Semin Thromb Hemost 2019; 45(02): 171-179
DOI: 10.1055/s-0039-1678719
Review Article
Thieme Medical Publishers 333 Seventh Avenue, New York, NY 10001, USA.

To Maintain or Cease Non–Vitamin K Antagonist Oral Anticoagulants Prior to Minimal Bleeding Risk Procedures: A Review of Evidence and Recommendations

Yvonne Brennan
1   Department of Haematology, Westmead Hospital, Sydney, Australia
,
Emmanuel J. Favaloro
2   Diagnostic Haemostasis Laboratory, Haematology, Institute of Clinical Pathology and Medical Research (ICPMR), NSW Health Pathology, Westmead Hospital, Westmead, Australia
3   Sydney Centres for Thrombosis and Haemostasis, Westmead, Australia
,
Jennifer Curnow
1   Department of Haematology, Westmead Hospital, Sydney, Australia
3   Sydney Centres for Thrombosis and Haemostasis, Westmead, Australia
4   Sydney Medical School, The University of Sydney, Sydney, Australia
› Author Affiliations
Further Information

Publication History

Publication Date:
11 February 2019 (online)

Abstract

For procedures associated with minimal bleeding risk, there are data and experience to support the practice of continuing vitamin K antagonists rather than interrupting therapy, to prevent exposing patients to the undue risk of developing thromboembolism during anticoagulation cessation. Despite the increasing use of non–vitamin K oral anticoagulants (NOACs), there is little evidence to guide the management of these drugs around minimal bleeding risk procedures. This review examines and discusses the major society guidelines and recommendations addressing the management of NOACs around minimal bleeding risk procedures.
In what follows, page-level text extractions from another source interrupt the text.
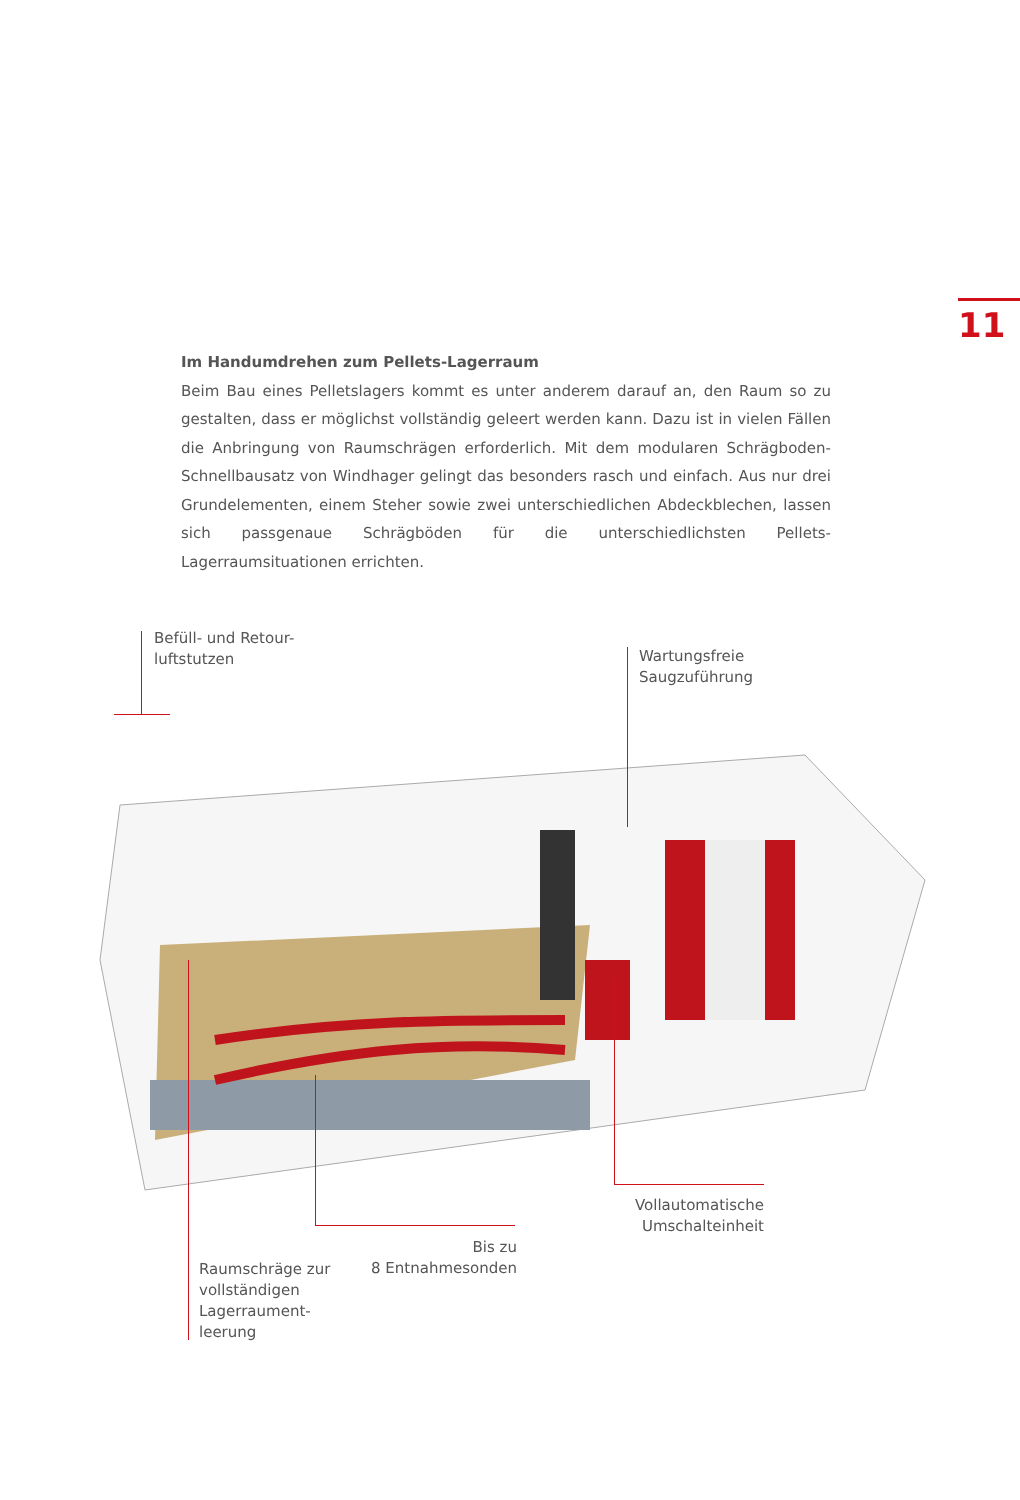11
Im Handumdrehen zum Pellets-Lagerraum
Beim Bau eines Pelletslagers kommt es unter anderem darauf an, den Raum so zu gestalten, dass er möglichst vollständig geleert werden kann. Dazu ist in vielen Fällen die Anbringung von Raumschrägen erforderlich. Mit dem modularen Schrägboden-Schnellbausatz von Windhager gelingt das besonders rasch und einfach. Aus nur drei Grundelementen, einem Steher sowie zwei unterschiedlichen Abdeckblechen, lassen sich passgenaue Schrägböden für die unterschiedlichsten Pellets-Lagerraumsituationen errichten.
Befüll- und Retour-
luftstutzen
Wartungsfreie
Saugzuführung
Vollautomatische
Umschalteinheit
Bis zu
8 Entnahmesonden
Raumschräge zur
vollständigen
Lagerraument-
leerung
Additionally, it summarizes the existing evidence, and highlights the gaps in knowledge where evidence is not yet available. Finally, recommendations are made to assist the proceduralist deal with this area of limited evidence.

Statement of Limitations

As searches were limited to the PubMed database and the English language, we could not be certain that the search was all inclusive for all guidelines, or all the “minimal bleeding risk procedures” potentially covered, but as the search uncovered guidelines from the major societies, and a range of anticipated “minimal bleeding risk procedures” were covered, we believe the report to reflect a fair representation of the literature.